Gevangenen naaien mondkapjes, maar hebben ze ook zelf nodig
Gedetineerden in vijf Nederlandse gevangenissen naaien mondkapjes om de verspreiding van het coronavirus tegen te gaan. Nu het virus ook voor het eerst een gevangene heeft besmet, kunnen ze de steeds schaarsere maskers zelf ook wel gebruiken.
In onder meer de Penitentiaire Inrichting in Dordrecht zijn gevangenen donderdag achter de naaimachine gekropen, is te zien op beelden van het ministerie van Justitie en Veiligheid. Met de voorgeschreven tussenruimte van anderhalve meter. Ze kunnen nog even vooruit, want het katoen ligt hoog opgestapeld.
In totaal zo’n honderd gedetineerden in Dordt, Sittard, Nieuwersluis, Nieuwegein en Ter Apel naaien sinds donderdag simpele mondkapjes van katoen. Die beschermen niet voldoende voor gebruik in ziekenhuizen maar komen wel van pas in de bajes zelf en in „andere maatschappelijke sectoren”. De gevangenissen hopen 50.000 stuks per week te maken.

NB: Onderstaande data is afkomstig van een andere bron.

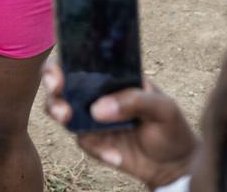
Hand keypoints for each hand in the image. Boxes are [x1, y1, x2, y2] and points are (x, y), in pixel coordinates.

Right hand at [41, 57, 198, 188]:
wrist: (174, 165)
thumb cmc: (170, 127)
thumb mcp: (162, 107)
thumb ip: (134, 101)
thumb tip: (97, 109)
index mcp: (111, 76)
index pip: (80, 61)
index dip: (62, 64)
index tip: (57, 76)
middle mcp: (95, 93)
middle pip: (61, 84)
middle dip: (52, 91)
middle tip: (60, 102)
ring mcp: (91, 117)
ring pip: (61, 110)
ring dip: (58, 113)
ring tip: (67, 119)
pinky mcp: (92, 140)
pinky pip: (83, 141)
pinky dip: (97, 149)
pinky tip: (116, 156)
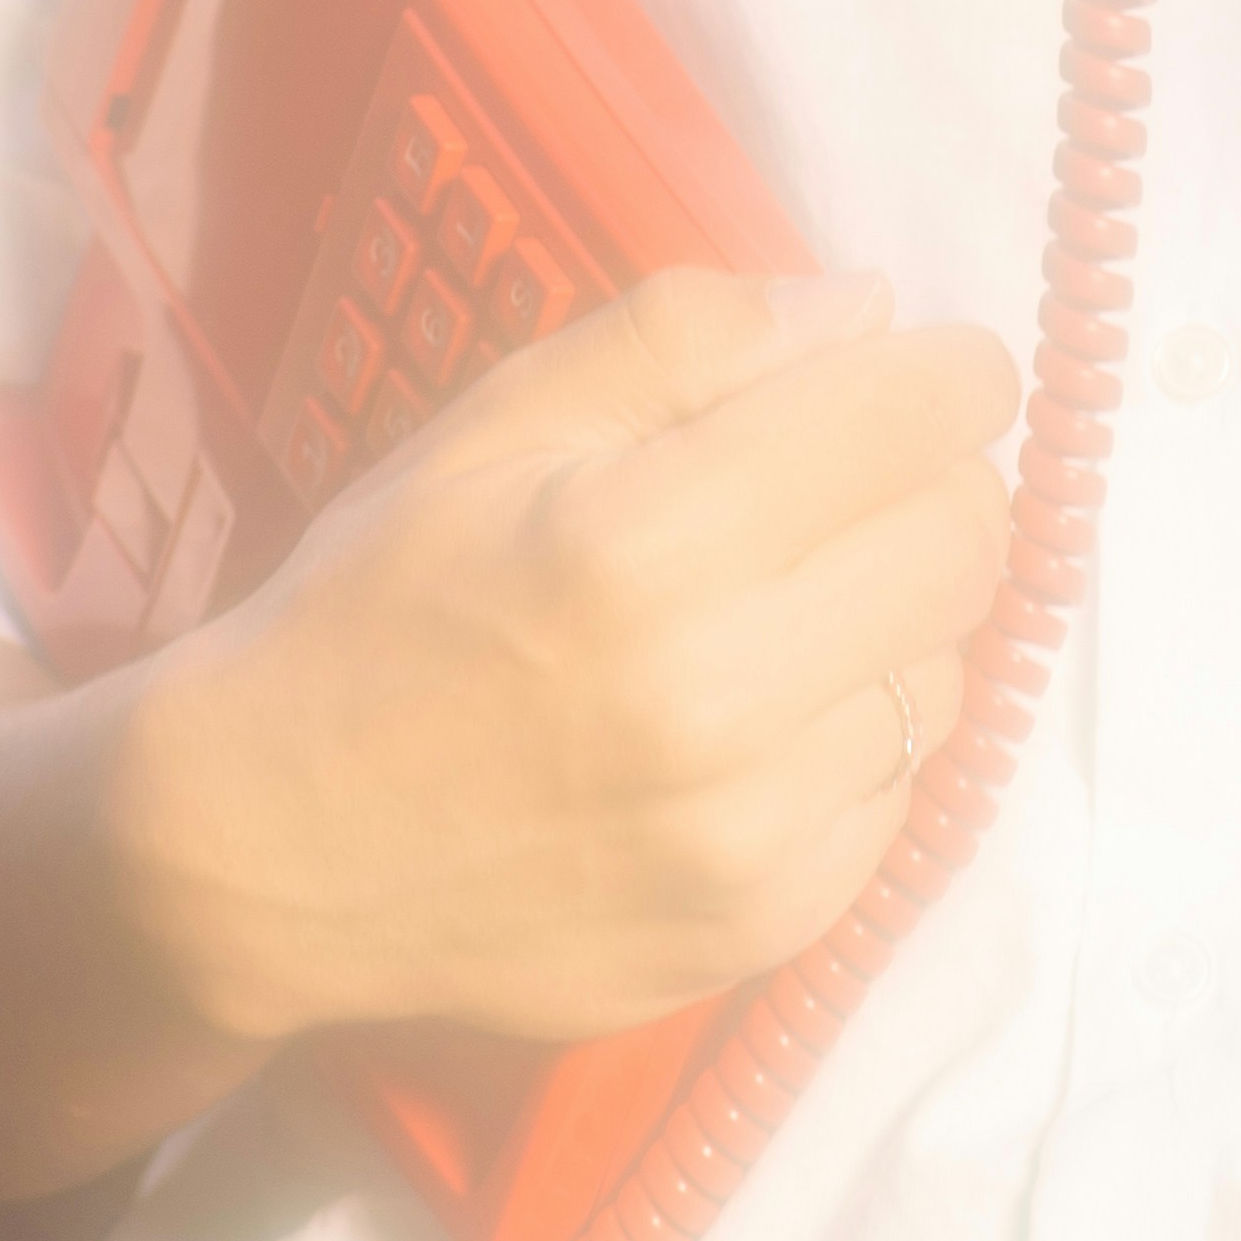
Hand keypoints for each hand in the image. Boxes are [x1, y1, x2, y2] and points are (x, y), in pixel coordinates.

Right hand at [92, 267, 1018, 1053]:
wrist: (272, 849)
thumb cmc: (381, 604)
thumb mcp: (499, 423)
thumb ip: (687, 340)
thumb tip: (871, 309)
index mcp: (651, 537)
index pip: (918, 420)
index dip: (943, 373)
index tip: (917, 369)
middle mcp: (726, 694)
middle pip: (968, 542)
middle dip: (931, 484)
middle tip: (847, 481)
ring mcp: (755, 833)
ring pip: (948, 671)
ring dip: (895, 618)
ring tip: (784, 607)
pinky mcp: (765, 931)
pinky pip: (900, 795)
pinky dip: (858, 738)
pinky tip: (758, 719)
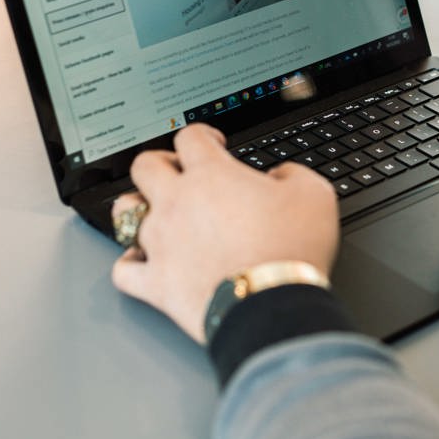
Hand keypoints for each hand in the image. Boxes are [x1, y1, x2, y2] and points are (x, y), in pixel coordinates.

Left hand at [110, 124, 339, 342]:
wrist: (273, 303)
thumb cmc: (291, 249)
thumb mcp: (315, 194)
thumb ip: (292, 174)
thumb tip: (280, 176)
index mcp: (211, 176)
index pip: (190, 137)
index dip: (202, 134)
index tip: (213, 144)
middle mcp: (177, 203)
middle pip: (145, 165)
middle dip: (159, 162)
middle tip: (176, 171)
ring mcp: (160, 243)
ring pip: (125, 211)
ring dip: (136, 206)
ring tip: (152, 211)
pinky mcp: (155, 282)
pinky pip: (124, 269)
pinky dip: (130, 263)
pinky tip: (140, 261)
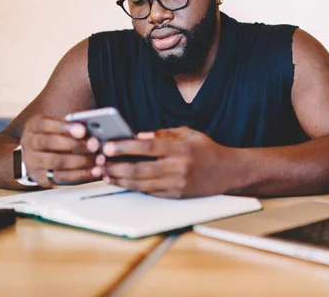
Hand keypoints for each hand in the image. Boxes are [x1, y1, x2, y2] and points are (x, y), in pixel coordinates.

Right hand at [20, 114, 99, 186]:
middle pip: (50, 143)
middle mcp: (29, 143)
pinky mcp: (40, 178)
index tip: (82, 130)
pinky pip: (61, 177)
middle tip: (95, 145)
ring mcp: (32, 162)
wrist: (36, 154)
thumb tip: (94, 127)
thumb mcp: (58, 126)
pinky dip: (80, 174)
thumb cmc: (54, 135)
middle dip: (75, 144)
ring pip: (56, 162)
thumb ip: (72, 126)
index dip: (64, 127)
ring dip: (81, 161)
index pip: (45, 124)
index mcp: (33, 126)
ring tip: (99, 159)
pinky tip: (94, 171)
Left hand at [97, 126, 232, 197]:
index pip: (147, 147)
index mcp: (180, 149)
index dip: (125, 147)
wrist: (228, 172)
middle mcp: (178, 168)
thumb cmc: (206, 149)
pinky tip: (122, 182)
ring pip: (141, 184)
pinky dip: (133, 187)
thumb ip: (163, 134)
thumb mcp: (188, 133)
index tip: (107, 146)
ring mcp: (176, 184)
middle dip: (116, 166)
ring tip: (106, 174)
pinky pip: (149, 192)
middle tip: (100, 162)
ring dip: (120, 180)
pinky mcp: (176, 195)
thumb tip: (138, 136)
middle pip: (140, 169)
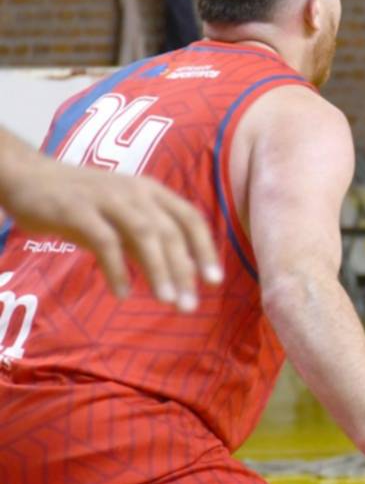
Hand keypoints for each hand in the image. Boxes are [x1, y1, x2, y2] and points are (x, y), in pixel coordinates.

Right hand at [1, 154, 221, 308]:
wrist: (30, 177)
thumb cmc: (84, 203)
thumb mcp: (123, 218)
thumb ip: (149, 241)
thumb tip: (182, 273)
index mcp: (152, 191)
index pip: (190, 218)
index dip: (205, 248)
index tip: (214, 281)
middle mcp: (135, 191)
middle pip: (170, 231)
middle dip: (183, 269)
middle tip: (189, 306)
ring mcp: (107, 198)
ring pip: (144, 234)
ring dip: (158, 269)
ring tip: (167, 300)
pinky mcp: (77, 210)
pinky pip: (104, 241)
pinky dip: (117, 268)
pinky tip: (122, 293)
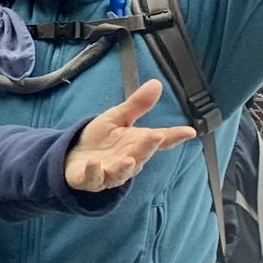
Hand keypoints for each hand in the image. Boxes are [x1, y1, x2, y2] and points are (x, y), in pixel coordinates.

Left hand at [64, 80, 197, 191]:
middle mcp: (128, 161)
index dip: (174, 136)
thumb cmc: (100, 139)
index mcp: (137, 145)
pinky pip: (93, 178)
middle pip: (141, 156)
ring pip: (120, 173)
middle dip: (147, 148)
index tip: (189, 131)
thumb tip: (156, 83)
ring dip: (124, 167)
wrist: (73, 155)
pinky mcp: (89, 179)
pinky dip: (94, 172)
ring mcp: (109, 173)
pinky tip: (93, 163)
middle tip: (156, 136)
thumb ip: (137, 105)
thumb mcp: (117, 118)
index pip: (159, 141)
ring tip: (128, 159)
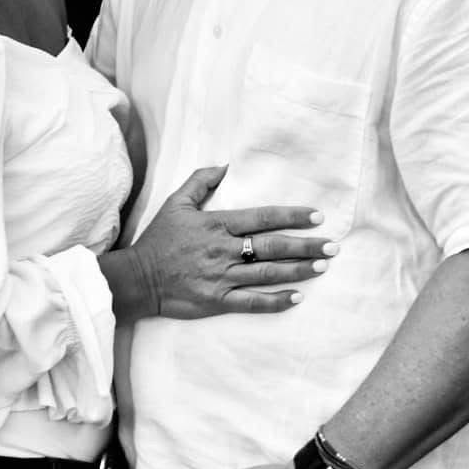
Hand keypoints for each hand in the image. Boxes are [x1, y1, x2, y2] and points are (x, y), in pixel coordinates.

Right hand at [134, 165, 337, 319]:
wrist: (136, 278)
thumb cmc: (158, 239)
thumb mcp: (175, 203)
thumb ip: (200, 181)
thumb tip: (225, 165)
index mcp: (217, 224)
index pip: (262, 218)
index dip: (292, 216)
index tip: (317, 216)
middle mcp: (223, 250)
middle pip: (272, 246)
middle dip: (305, 245)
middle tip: (332, 246)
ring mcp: (220, 277)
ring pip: (267, 273)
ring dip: (297, 270)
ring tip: (322, 266)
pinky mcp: (216, 301)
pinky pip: (251, 302)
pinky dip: (275, 301)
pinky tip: (297, 297)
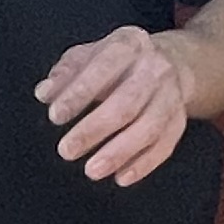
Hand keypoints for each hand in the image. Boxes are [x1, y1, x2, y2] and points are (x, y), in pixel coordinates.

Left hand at [38, 25, 192, 185]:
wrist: (171, 62)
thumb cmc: (119, 63)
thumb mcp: (89, 55)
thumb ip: (65, 74)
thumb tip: (45, 93)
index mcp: (129, 45)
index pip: (103, 68)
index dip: (78, 93)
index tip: (55, 115)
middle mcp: (154, 69)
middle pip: (127, 103)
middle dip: (94, 129)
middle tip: (67, 150)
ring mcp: (170, 96)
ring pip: (149, 128)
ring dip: (119, 152)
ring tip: (92, 170)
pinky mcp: (179, 121)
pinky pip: (164, 146)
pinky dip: (143, 165)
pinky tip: (121, 177)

Hoofddirecteur Gerard Bakker is „enorm trots”. Hij wijst erop dat het „geen gemakkelijke tijden zijn” voor gedetineerden en bewaarders: bezoek en verlof zijn door de coronacrisis voorlopig taboe. Dat de gevangenissen „binnen zo’n korte tijd in staat zijn om een belangrijke maatschappelijke bijdrage te kunnen leveren om dit virus te lijf te gaan” toont volgens Bakker hun „veerkracht”.